Gagasannya tidak cuma di bantaran sungai seputar Surabaya, beberapa kabupatan/kota yang dilewati Sungai Brantas akan difasilitasi dengan dropbox. Nanti sampah popok bayi itu akan dibawah ke Tempat Pembuangan Akhir (TPA) yang berada di semasing kabupaten/kota.

Khofifah minta Ecoton untuk memetakan kehadiran sampah popok. Ia merencanakan turun untuk bersih-bersih Sungai Brantas tiap-tiap minggu.

Tidak cuma bersih-bersih sungai, Khofifah pun menyebar benih ikan sekitar 50 ribu dan pertolongan 36 dropbox spesial popok bayi.

Direktur Ecoton Prigi Arisandi mengakui ada 45 komune yang ikut memberi dukungan program Adopsi Sungai Brantas untuk memberi perhatian spesial pada kebersihan sungai.
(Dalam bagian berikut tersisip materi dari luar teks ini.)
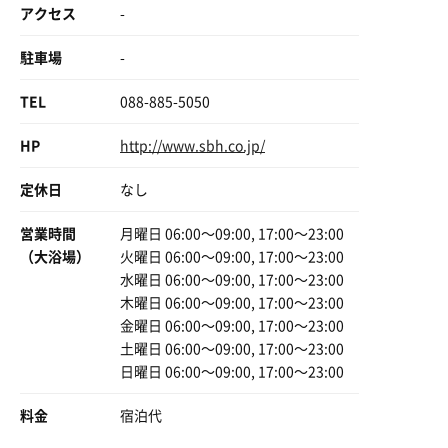
アクセス
-
駐車場
-
TEL
088-885-5050
HP
http://www.sbh.co.jp/
定休日
なし
営業時間
月曜日 06:00〜09:00, 17:00〜23:00
（大浴場）
火曜日 06:00〜09:00, 17:00〜23:00
水曜日 06:00〜09:00, 17:00〜23:00
木曜日 06:00〜09:00, 17:00〜23:00
金曜日 06:00〜09:00, 17:00〜23:00
土曜日 06:00〜09:00, 17:00〜23:00
日曜日 06:00〜09:00, 17:00〜23:00
料金
宿泊代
Mereka terhimpun dalam Relawan Jogo Kali.

“Kami suka upaya-upaya kami didengar. Menurut kami ini menjadi pintu awal untuk lima tahun ke depan Kali Brantas ini jadi prioritas perlakuan program lingkungan hidup,” tuturnya.

Dalam program Adopsi Sungai Brantas, Prigi menyebutkan ada dua point terpenting. Yakni bersihkan 99 jembatan dari sampah popok serta menyiapkan 99 tempat sampah spesial popok.

“Yang ke dua menggerakkan terdapatnya MoU industri-industri di selama Kali Brantas untuk mengaplikasikan skema yang berkepanjangan. Menurut kami, masalah kali Brantas ketaatan industri,” ujarnya.